The renal artery stent was easily localized on the anteroposterior and lateral CT scout digital radiographs. For timing of the contrast material, our protocol used a timing bolus (15 mL at 5 mL/sec) and a timeattenuation curve to determine the scanning delay. Initially, 10 sec was arbitrarily added to the delay; however, we found less than optimal opacification of the arteries and excessive venous enhancement. We also used a faster injection rate (5 mL/sec) than that used in previous studies and a higher iodine concentration (370 mg I/mL vs 300 mg I/mL) to maximize arterial opacification. Future refinement of our protocol should be directed toward decreasing the iodine load by decreasing the contrast volume and the implementation of automated triggering. The use of iodinated contrast material severely limits the use of CT angiography in patients with renal insufficiency. However, because the stents are mainly constructed of stainless steel, MR imaging with a gadolinium chelate is not an option.
This feasibility study is limited predominately by population size and lack of pathology studies. The latter was the result of limiting the study exclusively to patients who had just received arterial stenting. No patients had immediate thrombosis, stenosis, or other untoward clinical events after stent placement. A small but measurable difference in stent diameter, as determined on CT angiography compared with catheter angiography, was present in this population. The cause of this difference may be a result of either a discrepancy between the modalities or inaccuracies in our ability to repeatedly measure small distances. A larger patient population and longer follow-up interval will be necessary to determine the clinical significance of such small differences.

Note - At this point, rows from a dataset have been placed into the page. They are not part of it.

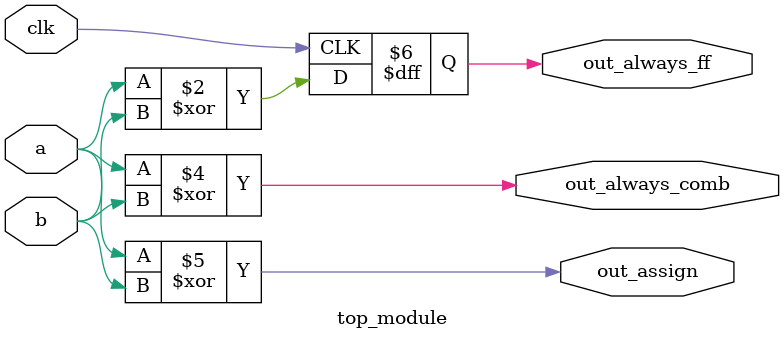
<source format=v>
module top_module(
    input clk,
    input a,
    input b,
    output wire out_assign,
    output reg out_always_comb,
    output reg out_always_ff   );
    
    always@(posedge clk)
        out_always_ff <= a ^ b;
    
    always@(*)
        out_always_comb = a ^ b;
    
    assign out_assign = a ^ b;
	
endmodule

</source>
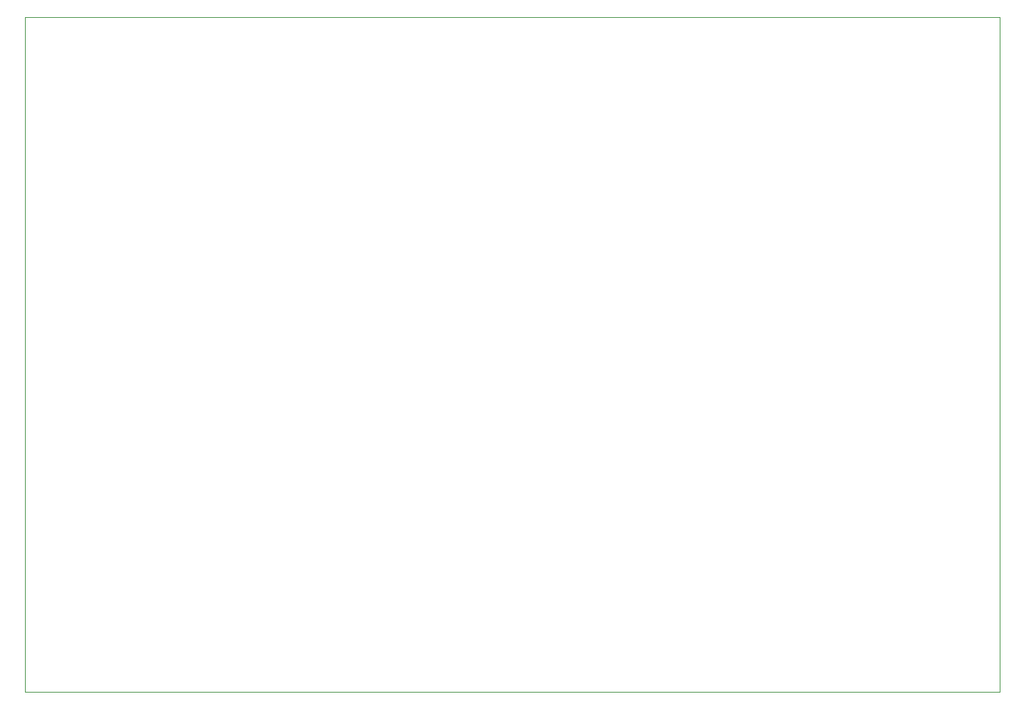
<source format=gbr>
%TF.GenerationSoftware,KiCad,Pcbnew,7.0.9*%
%TF.CreationDate,2023-12-29T15:51:13+11:00*%
%TF.ProjectId,cpu,6370752e-6b69-4636-9164-5f7063625858,rev?*%
%TF.SameCoordinates,Original*%
%TF.FileFunction,Profile,NP*%
%FSLAX46Y46*%
G04 Gerber Fmt 4.6, Leading zero omitted, Abs format (unit mm)*
G04 Created by KiCad (PCBNEW 7.0.9) date 2023-12-29 15:51:13*
%MOMM*%
%LPD*%
G01*
G04 APERTURE LIST*
%TA.AperFunction,Profile*%
%ADD10C,0.100000*%
%TD*%
G04 APERTURE END LIST*
D10*
X67310000Y-76200000D02*
X182880000Y-76200000D01*
X182880000Y-156210000D01*
X67310000Y-156210000D01*
X67310000Y-76200000D01*
M02*

</source>
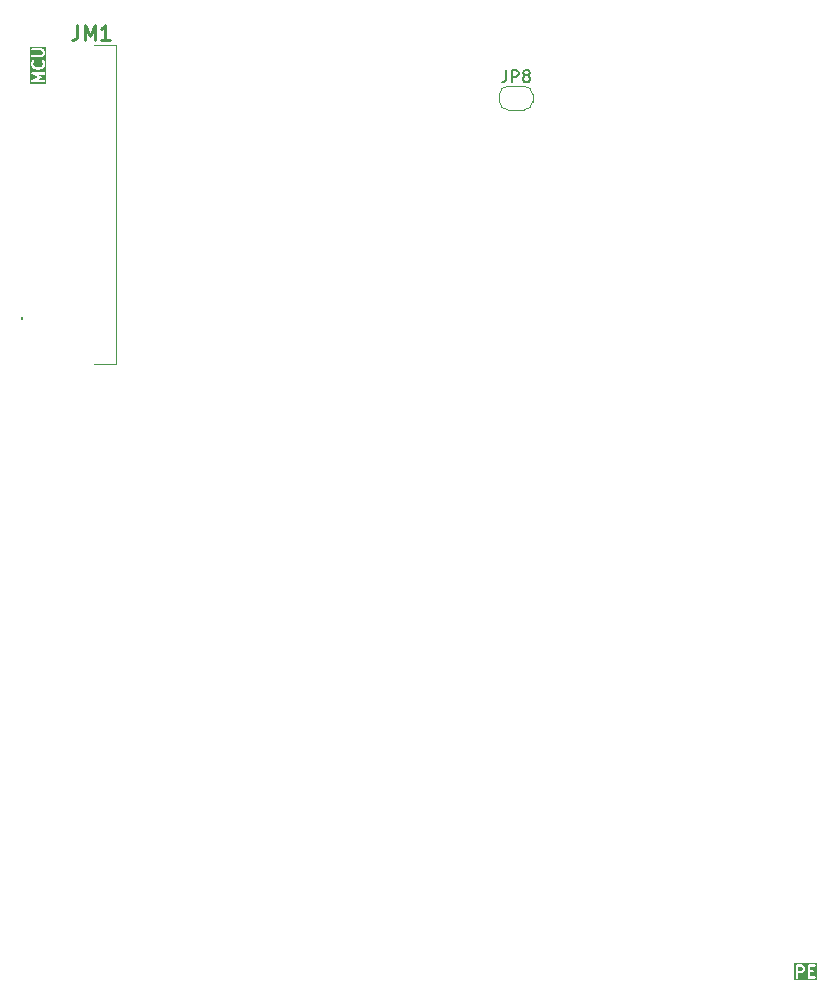
<source format=gbr>
%TF.GenerationSoftware,KiCad,Pcbnew,9.0.6*%
%TF.CreationDate,2025-11-30T18:27:49+03:00*%
%TF.ProjectId,PMCNV-PWMx16,504d434e-562d-4505-974d-7831362e6b69,rev?*%
%TF.SameCoordinates,PX3dfd240PY5f5e100*%
%TF.FileFunction,Legend,Top*%
%TF.FilePolarity,Positive*%
%FSLAX46Y46*%
G04 Gerber Fmt 4.6, Leading zero omitted, Abs format (unit mm)*
G04 Created by KiCad (PCBNEW 9.0.6) date 2025-11-30 18:27:49*
%MOMM*%
%LPD*%
G01*
G04 APERTURE LIST*
%ADD10C,0.200000*%
%ADD11C,0.150000*%
%ADD12C,0.254000*%
%ADD13C,0.120000*%
%ADD14C,0.100000*%
G04 APERTURE END LIST*
D10*
G36*
X-36251670Y30204931D02*
G01*
X-37673892Y30204931D01*
X-37673892Y31067525D01*
X-37561622Y31067525D01*
X-37560860Y31065430D01*
X-37560860Y31063199D01*
X-37554216Y31047158D01*
X-37548287Y31030856D01*
X-37546782Y31029213D01*
X-37545928Y31027151D01*
X-37533655Y31014878D01*
X-37521936Y31002081D01*
X-37519292Y31000515D01*
X-37518338Y30999561D01*
X-37516157Y30998658D01*
X-37505070Y30992090D01*
X-36984966Y30749375D01*
X-37505070Y30506660D01*
X-37516157Y30500093D01*
X-37518338Y30499189D01*
X-37519292Y30498236D01*
X-37521936Y30496669D01*
X-37533655Y30483873D01*
X-37545928Y30471599D01*
X-37546782Y30469538D01*
X-37548287Y30467894D01*
X-37554216Y30451593D01*
X-37560860Y30435551D01*
X-37560860Y30433321D01*
X-37561622Y30431225D01*
X-37560860Y30413886D01*
X-37560860Y30396533D01*
X-37560007Y30394474D01*
X-37559909Y30392245D01*
X-37552568Y30376515D01*
X-37545928Y30360485D01*
X-37544352Y30358909D01*
X-37543408Y30356887D01*
X-37530612Y30345169D01*
X-37518338Y30332895D01*
X-37516277Y30332042D01*
X-37514633Y30330536D01*
X-37498332Y30324608D01*
X-37482290Y30317963D01*
X-37479232Y30317662D01*
X-37477964Y30317201D01*
X-37475605Y30317305D01*
X-37462781Y30316042D01*
X-36462781Y30316042D01*
X-36443272Y30317963D01*
X-36407224Y30332895D01*
X-36379634Y30360485D01*
X-36364702Y30396533D01*
X-36364702Y30435551D01*
X-36379634Y30471599D01*
X-36407224Y30499189D01*
X-36443272Y30514121D01*
X-36462781Y30516042D01*
X-37012025Y30516042D01*
X-36706207Y30658757D01*
X-36699066Y30662988D01*
X-36696644Y30663868D01*
X-36694932Y30665437D01*
X-36689341Y30668748D01*
X-36679081Y30679953D01*
X-36667868Y30690220D01*
X-36665989Y30694248D01*
X-36662989Y30697523D01*
X-36657798Y30711799D01*
X-36651368Y30725577D01*
X-36651173Y30730018D01*
X-36649655Y30734192D01*
X-36650323Y30749375D01*
X-36649655Y30764558D01*
X-36651173Y30768733D01*
X-36651368Y30773173D01*
X-36657798Y30786952D01*
X-36662989Y30801227D01*
X-36665989Y30804503D01*
X-36667868Y30808530D01*
X-36679081Y30818798D01*
X-36689341Y30830002D01*
X-36694932Y30833314D01*
X-36696644Y30834882D01*
X-36699066Y30835763D01*
X-36706207Y30839993D01*
X-37012025Y30982708D01*
X-36462781Y30982708D01*
X-36443272Y30984629D01*
X-36407224Y30999561D01*
X-36379634Y31027151D01*
X-36364702Y31063199D01*
X-36364702Y31102217D01*
X-36379634Y31138265D01*
X-36407224Y31165855D01*
X-36443272Y31180787D01*
X-36462781Y31182708D01*
X-37462781Y31182708D01*
X-37475605Y31181446D01*
X-37477964Y31181549D01*
X-37479232Y31181089D01*
X-37482290Y31180787D01*
X-37498332Y31174143D01*
X-37514633Y31168214D01*
X-37516277Y31166709D01*
X-37518338Y31165855D01*
X-37530612Y31153582D01*
X-37543408Y31141863D01*
X-37544352Y31139842D01*
X-37545928Y31138265D01*
X-37552568Y31122236D01*
X-37559909Y31106505D01*
X-37560007Y31104277D01*
X-37560860Y31102217D01*
X-37560860Y31084865D01*
X-37561622Y31067525D01*
X-37673892Y31067525D01*
X-37673892Y31939851D01*
X-37562781Y31939851D01*
X-37562781Y31844613D01*
X-37561809Y31834740D01*
X-37561996Y31832106D01*
X-37561209Y31828643D01*
X-37560860Y31825104D01*
X-37559849Y31822662D01*
X-37557649Y31812990D01*
X-37510030Y31670134D01*
X-37502039Y31652233D01*
X-37499684Y31649518D01*
X-37498309Y31646199D01*
X-37485873Y31631045D01*
X-37390635Y31535807D01*
X-37382969Y31529516D01*
X-37381236Y31527518D01*
X-37378225Y31525623D01*
X-37375481Y31523371D01*
X-37373044Y31522362D01*
X-37364645Y31517075D01*
X-37269408Y31469456D01*
X-37267980Y31468910D01*
X-37267400Y31468480D01*
X-37259224Y31465559D01*
X-37251099Y31462450D01*
X-37250379Y31462399D01*
X-37248940Y31461885D01*
X-37058464Y31414266D01*
X-37055083Y31413766D01*
X-37053719Y31413201D01*
X-37046369Y31412478D01*
X-37039071Y31411398D01*
X-37037613Y31411616D01*
X-37034210Y31411280D01*
X-36891353Y31411280D01*
X-36887951Y31411616D01*
X-36886492Y31411398D01*
X-36879195Y31412478D01*
X-36871844Y31413201D01*
X-36870481Y31413766D01*
X-36867099Y31414266D01*
X-36676624Y31461885D01*
X-36675187Y31462399D01*
X-36674464Y31462450D01*
X-36666340Y31465559D01*
X-36658163Y31468480D01*
X-36657583Y31468911D01*
X-36656156Y31469456D01*
X-36560918Y31517075D01*
X-36552526Y31522358D01*
X-36550082Y31523370D01*
X-36547333Y31525627D01*
X-36544328Y31527518D01*
X-36542599Y31529513D01*
X-36534929Y31535807D01*
X-36439689Y31631045D01*
X-36427253Y31646198D01*
X-36425878Y31649518D01*
X-36423523Y31652233D01*
X-36415532Y31670133D01*
X-36367913Y31812990D01*
X-36365714Y31822663D01*
X-36364702Y31825104D01*
X-36364354Y31828642D01*
X-36363566Y31832105D01*
X-36363754Y31834740D01*
X-36362781Y31844613D01*
X-36362781Y31939851D01*
X-36363754Y31949725D01*
X-36363566Y31952359D01*
X-36364354Y31955823D01*
X-36364702Y31959360D01*
X-36365714Y31961802D01*
X-36367913Y31971474D01*
X-36415532Y32114331D01*
X-36423523Y32132231D01*
X-36425878Y32134947D01*
X-36427253Y32138266D01*
X-36439690Y32153420D01*
X-36487310Y32201038D01*
X-36502463Y32213475D01*
X-36538512Y32228406D01*
X-36577530Y32228405D01*
X-36613578Y32213474D01*
X-36641168Y32185884D01*
X-36656099Y32149835D01*
X-36656098Y32110817D01*
X-36641167Y32074769D01*
X-36628730Y32059616D01*
X-36597803Y32028690D01*
X-36562781Y31923625D01*
X-36562781Y31860840D01*
X-36597803Y31755775D01*
X-36664873Y31688705D01*
X-36735782Y31653251D01*
X-36903663Y31611280D01*
X-37021901Y31611280D01*
X-37189782Y31653251D01*
X-37260687Y31688703D01*
X-37327760Y31755776D01*
X-37362781Y31860840D01*
X-37362781Y31923624D01*
X-37327760Y32028690D01*
X-37296833Y32059616D01*
X-37284396Y32074769D01*
X-37269465Y32110818D01*
X-37269465Y32149836D01*
X-37284396Y32185884D01*
X-37311986Y32213474D01*
X-37348034Y32228405D01*
X-37387052Y32228405D01*
X-37423101Y32213474D01*
X-37438254Y32201037D01*
X-37485873Y32153419D01*
X-37498309Y32138265D01*
X-37499684Y32134947D01*
X-37502039Y32132231D01*
X-37510030Y32114330D01*
X-37557649Y31971474D01*
X-37559849Y31961803D01*
X-37560860Y31959360D01*
X-37561209Y31955822D01*
X-37561996Y31952358D01*
X-37561809Y31949725D01*
X-37562781Y31939851D01*
X-37673892Y31939851D01*
X-37673892Y33149836D01*
X-37560860Y33149836D01*
X-37560860Y33110818D01*
X-37545928Y33074770D01*
X-37518338Y33047180D01*
X-37482290Y33032248D01*
X-37462781Y33030327D01*
X-36676865Y33030327D01*
X-36617254Y33000521D01*
X-36592586Y32975854D01*
X-36562781Y32916244D01*
X-36562781Y32772982D01*
X-36592586Y32713373D01*
X-36617254Y32688706D01*
X-36676865Y32658899D01*
X-37462781Y32658899D01*
X-37482290Y32656978D01*
X-37518338Y32642046D01*
X-37545928Y32614456D01*
X-37560860Y32578408D01*
X-37560860Y32539390D01*
X-37545928Y32503342D01*
X-37518338Y32475752D01*
X-37482290Y32460820D01*
X-37462781Y32458899D01*
X-36653258Y32458899D01*
X-36633749Y32460820D01*
X-36630429Y32462196D01*
X-36626845Y32462450D01*
X-36608537Y32469456D01*
X-36513299Y32517075D01*
X-36504907Y32522359D01*
X-36502463Y32523370D01*
X-36499714Y32525627D01*
X-36496709Y32527518D01*
X-36494980Y32529513D01*
X-36487310Y32535807D01*
X-36439690Y32583425D01*
X-36433397Y32591094D01*
X-36431400Y32592825D01*
X-36429507Y32595834D01*
X-36427253Y32598579D01*
X-36426243Y32601020D01*
X-36420957Y32609416D01*
X-36373338Y32704653D01*
X-36366332Y32722962D01*
X-36366078Y32726546D01*
X-36364702Y32729866D01*
X-36362781Y32749375D01*
X-36362781Y32939851D01*
X-36364702Y32959360D01*
X-36366078Y32962681D01*
X-36366332Y32966264D01*
X-36373338Y32984573D01*
X-36420957Y33079810D01*
X-36426243Y33088207D01*
X-36427253Y33090647D01*
X-36429507Y33093393D01*
X-36431400Y33096401D01*
X-36433397Y33098133D01*
X-36439690Y33105801D01*
X-36487310Y33153419D01*
X-36494980Y33159714D01*
X-36496709Y33161708D01*
X-36499714Y33163600D01*
X-36502463Y33165856D01*
X-36504907Y33166868D01*
X-36513299Y33172151D01*
X-36608537Y33219770D01*
X-36626845Y33226776D01*
X-36630429Y33227031D01*
X-36633749Y33228406D01*
X-36653258Y33230327D01*
X-37462781Y33230327D01*
X-37482290Y33228406D01*
X-37518338Y33213474D01*
X-37545928Y33185884D01*
X-37560860Y33149836D01*
X-37673892Y33149836D01*
X-37673892Y33341438D01*
X-36251670Y33341438D01*
X-36251670Y30204931D01*
G37*
G36*
X27702668Y-44582024D02*
G01*
X27727337Y-44606692D01*
X27757142Y-44666302D01*
X27757142Y-44761945D01*
X27727337Y-44821554D01*
X27702668Y-44846222D01*
X27643059Y-44876028D01*
X27385714Y-44876028D01*
X27385714Y-44552219D01*
X27643059Y-44552219D01*
X27702668Y-44582024D01*
G37*
G36*
X28971094Y-45663330D02*
G01*
X27074603Y-45663330D01*
X27074603Y-44452219D01*
X27185714Y-44452219D01*
X27185714Y-45452219D01*
X27187635Y-45471728D01*
X27202567Y-45507776D01*
X27230157Y-45535366D01*
X27266205Y-45550298D01*
X27305223Y-45550298D01*
X27341271Y-45535366D01*
X27368861Y-45507776D01*
X27383793Y-45471728D01*
X27385714Y-45452219D01*
X27385714Y-45076028D01*
X27666666Y-45076028D01*
X27686175Y-45074107D01*
X27689495Y-45072731D01*
X27693079Y-45072477D01*
X27711387Y-45065471D01*
X27806625Y-45017852D01*
X27815021Y-45012566D01*
X27817461Y-45011556D01*
X27820207Y-45009302D01*
X27823215Y-45007409D01*
X27824944Y-45005414D01*
X27832615Y-44999120D01*
X27880233Y-44951501D01*
X27886525Y-44943834D01*
X27888523Y-44942102D01*
X27890416Y-44939093D01*
X27892670Y-44936348D01*
X27893680Y-44933907D01*
X27898966Y-44925511D01*
X27946585Y-44830274D01*
X27953591Y-44811965D01*
X27953845Y-44808381D01*
X27955221Y-44805061D01*
X27957142Y-44785552D01*
X27957142Y-44642695D01*
X27955221Y-44623186D01*
X27953845Y-44619865D01*
X27953591Y-44616282D01*
X27946585Y-44597973D01*
X27898966Y-44502736D01*
X27893680Y-44494339D01*
X27892670Y-44491899D01*
X27890416Y-44489153D01*
X27888523Y-44486145D01*
X27886525Y-44484412D01*
X27880233Y-44476746D01*
X27855707Y-44452219D01*
X28185714Y-44452219D01*
X28185714Y-45452219D01*
X28187635Y-45471728D01*
X28202567Y-45507776D01*
X28230157Y-45535366D01*
X28266205Y-45550298D01*
X28285714Y-45552219D01*
X28761904Y-45552219D01*
X28781413Y-45550298D01*
X28817461Y-45535366D01*
X28845051Y-45507776D01*
X28859983Y-45471728D01*
X28859983Y-45432710D01*
X28845051Y-45396662D01*
X28817461Y-45369072D01*
X28781413Y-45354140D01*
X28761904Y-45352219D01*
X28385714Y-45352219D01*
X28385714Y-45028409D01*
X28619047Y-45028409D01*
X28638556Y-45026488D01*
X28674604Y-45011556D01*
X28702194Y-44983966D01*
X28717126Y-44947918D01*
X28717126Y-44908900D01*
X28702194Y-44872852D01*
X28674604Y-44845262D01*
X28638556Y-44830330D01*
X28619047Y-44828409D01*
X28385714Y-44828409D01*
X28385714Y-44552219D01*
X28761904Y-44552219D01*
X28781413Y-44550298D01*
X28817461Y-44535366D01*
X28845051Y-44507776D01*
X28859983Y-44471728D01*
X28859983Y-44432710D01*
X28845051Y-44396662D01*
X28817461Y-44369072D01*
X28781413Y-44354140D01*
X28761904Y-44352219D01*
X28285714Y-44352219D01*
X28266205Y-44354140D01*
X28230157Y-44369072D01*
X28202567Y-44396662D01*
X28187635Y-44432710D01*
X28185714Y-44452219D01*
X27855707Y-44452219D01*
X27832615Y-44429127D01*
X27824944Y-44422832D01*
X27823215Y-44420838D01*
X27820207Y-44418944D01*
X27817461Y-44416691D01*
X27815021Y-44415680D01*
X27806625Y-44410395D01*
X27711387Y-44362776D01*
X27693079Y-44355770D01*
X27689495Y-44355515D01*
X27686175Y-44354140D01*
X27666666Y-44352219D01*
X27285714Y-44352219D01*
X27266205Y-44354140D01*
X27230157Y-44369072D01*
X27202567Y-44396662D01*
X27187635Y-44432710D01*
X27185714Y-44452219D01*
X27074603Y-44452219D01*
X27074603Y-44241108D01*
X28971094Y-44241108D01*
X28971094Y-45663330D01*
G37*
D11*
X2666666Y31345181D02*
X2666666Y30630896D01*
X2666666Y30630896D02*
X2619047Y30488039D01*
X2619047Y30488039D02*
X2523809Y30392800D01*
X2523809Y30392800D02*
X2380952Y30345181D01*
X2380952Y30345181D02*
X2285714Y30345181D01*
X3142857Y30345181D02*
X3142857Y31345181D01*
X3142857Y31345181D02*
X3523809Y31345181D01*
X3523809Y31345181D02*
X3619047Y31297562D01*
X3619047Y31297562D02*
X3666666Y31249943D01*
X3666666Y31249943D02*
X3714285Y31154705D01*
X3714285Y31154705D02*
X3714285Y31011848D01*
X3714285Y31011848D02*
X3666666Y30916610D01*
X3666666Y30916610D02*
X3619047Y30868991D01*
X3619047Y30868991D02*
X3523809Y30821372D01*
X3523809Y30821372D02*
X3142857Y30821372D01*
X4285714Y30916610D02*
X4190476Y30964229D01*
X4190476Y30964229D02*
X4142857Y31011848D01*
X4142857Y31011848D02*
X4095238Y31107086D01*
X4095238Y31107086D02*
X4095238Y31154705D01*
X4095238Y31154705D02*
X4142857Y31249943D01*
X4142857Y31249943D02*
X4190476Y31297562D01*
X4190476Y31297562D02*
X4285714Y31345181D01*
X4285714Y31345181D02*
X4476190Y31345181D01*
X4476190Y31345181D02*
X4571428Y31297562D01*
X4571428Y31297562D02*
X4619047Y31249943D01*
X4619047Y31249943D02*
X4666666Y31154705D01*
X4666666Y31154705D02*
X4666666Y31107086D01*
X4666666Y31107086D02*
X4619047Y31011848D01*
X4619047Y31011848D02*
X4571428Y30964229D01*
X4571428Y30964229D02*
X4476190Y30916610D01*
X4476190Y30916610D02*
X4285714Y30916610D01*
X4285714Y30916610D02*
X4190476Y30868991D01*
X4190476Y30868991D02*
X4142857Y30821372D01*
X4142857Y30821372D02*
X4095238Y30726134D01*
X4095238Y30726134D02*
X4095238Y30535658D01*
X4095238Y30535658D02*
X4142857Y30440420D01*
X4142857Y30440420D02*
X4190476Y30392800D01*
X4190476Y30392800D02*
X4285714Y30345181D01*
X4285714Y30345181D02*
X4476190Y30345181D01*
X4476190Y30345181D02*
X4571428Y30392800D01*
X4571428Y30392800D02*
X4619047Y30440420D01*
X4619047Y30440420D02*
X4666666Y30535658D01*
X4666666Y30535658D02*
X4666666Y30726134D01*
X4666666Y30726134D02*
X4619047Y30821372D01*
X4619047Y30821372D02*
X4571428Y30868991D01*
X4571428Y30868991D02*
X4476190Y30916610D01*
D12*
X-33630439Y35195682D02*
X-33630439Y34288539D01*
X-33630439Y34288539D02*
X-33690916Y34107111D01*
X-33690916Y34107111D02*
X-33811868Y33986158D01*
X-33811868Y33986158D02*
X-33993297Y33925682D01*
X-33993297Y33925682D02*
X-34114249Y33925682D01*
X-33025678Y33925682D02*
X-33025678Y35195682D01*
X-33025678Y35195682D02*
X-32602344Y34288539D01*
X-32602344Y34288539D02*
X-32179011Y35195682D01*
X-32179011Y35195682D02*
X-32179011Y33925682D01*
X-30909010Y33925682D02*
X-31634725Y33925682D01*
X-31271868Y33925682D02*
X-31271868Y35195682D01*
X-31271868Y35195682D02*
X-31392820Y35014254D01*
X-31392820Y35014254D02*
X-31513772Y34893301D01*
X-31513772Y34893301D02*
X-31634725Y34832825D01*
D13*
%TO.C,JP8*%
X2100000Y28700000D02*
X2100000Y29300000D01*
X2800000Y30000000D02*
X4200000Y30000000D01*
X4200000Y28000000D02*
X2800000Y28000000D01*
X4900000Y29300000D02*
X4900000Y28700000D01*
X2100000Y29300000D02*
G75*
G02*
X2800000Y30000000I699999J1D01*
G01*
X2800000Y28000000D02*
G75*
G02*
X2100000Y28700000I-1J699999D01*
G01*
X4200000Y30000000D02*
G75*
G02*
X4900000Y29300000I0J-700000D01*
G01*
X4900000Y28700000D02*
G75*
G02*
X4200000Y28000000I-700000J0D01*
G01*
D10*
%TO.C,JM1*%
X-38348000Y10400000D02*
X-38348000Y10400000D01*
X-38348000Y10300000D02*
X-38348000Y10300000D01*
X-38348000Y10300000D02*
X-38348000Y10300000D01*
D14*
X-32198000Y33500000D02*
X-32198000Y33500000D01*
X-32198000Y33500000D02*
X-30350000Y33500000D01*
X-32198000Y6500000D02*
X-32198000Y6500000D01*
X-32198000Y6500000D02*
X-30350000Y6500000D01*
X-30350000Y33500000D02*
X-32198000Y33500000D01*
X-30350000Y33500000D02*
X-30350000Y33500000D01*
X-30350000Y33500000D02*
X-30350000Y33500000D01*
X-30350000Y33500000D02*
X-30350000Y6500000D01*
X-30350000Y6500000D02*
X-32198000Y6500000D01*
X-30350000Y6500000D02*
X-30350000Y33500000D01*
X-30350000Y6500000D02*
X-30350000Y6500000D01*
X-30350000Y6500000D02*
X-30350000Y6500000D01*
D10*
X-38348000Y10400000D02*
G75*
G02*
X-38348000Y10300000I0J-50000D01*
G01*
X-38348000Y10400000D02*
G75*
G02*
X-38348000Y10300000I0J-50000D01*
G01*
X-38348000Y10300000D02*
G75*
G02*
X-38348000Y10400000I0J50000D01*
G01*
%TD*%
M02*

</source>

Even in light of the small sample size, CT angiography appears to provide diagnostic images of the lumen of a renal artery stent and warrants further study. Because of the small sample size, a particular grading scheme for image quality was not used for the images. For subsequent larger studies evaluating arterial abnormalities and degree of stenosis, such observer bias would have to be eliminated by separate blinded interpretations of catheter angiography and CT angiography. Our study was designed only as a pilot investigation to evaluate the technical feasibility and adequacy of multidetector CT angiography. The technique appears to be adequate in determining the anatomy in the lumen, although one must remember the sizing discrepancies between catheter angiography and CT angiography.